## Task objective
Check each line of the records below and collect those that include the word "weather".

[Page-level text extractions]
----------

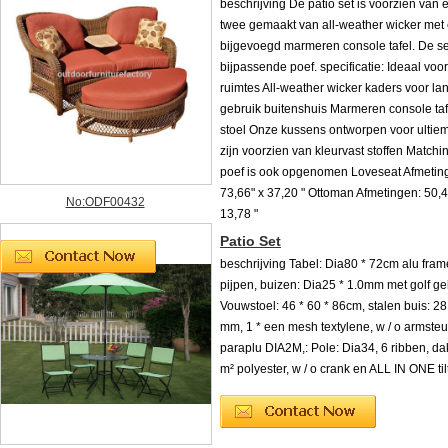
beschrijving De patio set is voorzien van e
twee gemaakt van all-weather wicker met
bijgevoegd marmeren console tafel. De se
bijpassende poef. specificatie: Ideaal voor
ruimtes All-weather wicker kaders voor la
gebruik buitenshuis Marmeren console taf
stoel Onze kussens ontworpen voor ultiem
zijn voorzien van kleurvast stoffen Match
poef is ook opgenomen Loveseat Afmeting
73,66" x 37,20 " Ottoman Afmetingen: 50,4
No:ODF00432
13,78 "
Patio Set
beschrijving Tabel: Dia80 * 72cm alu fram
pijpen, buizen: Dia25 * 1.0mm met golf ge
Vouwstoel: 46 * 60 * 86cm, stalen buis: 28 
mm, 1 * een mesh textylene, w / o armsteu
paraplu DIA2M,: Pole: Dia34, 6 ribben, dak
m² polyester, w / o crank en ALL IN ONE til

----------

## Answer section
twee gemaakt van all-weather wicker met
ruimtes All-weather wicker kaders voor la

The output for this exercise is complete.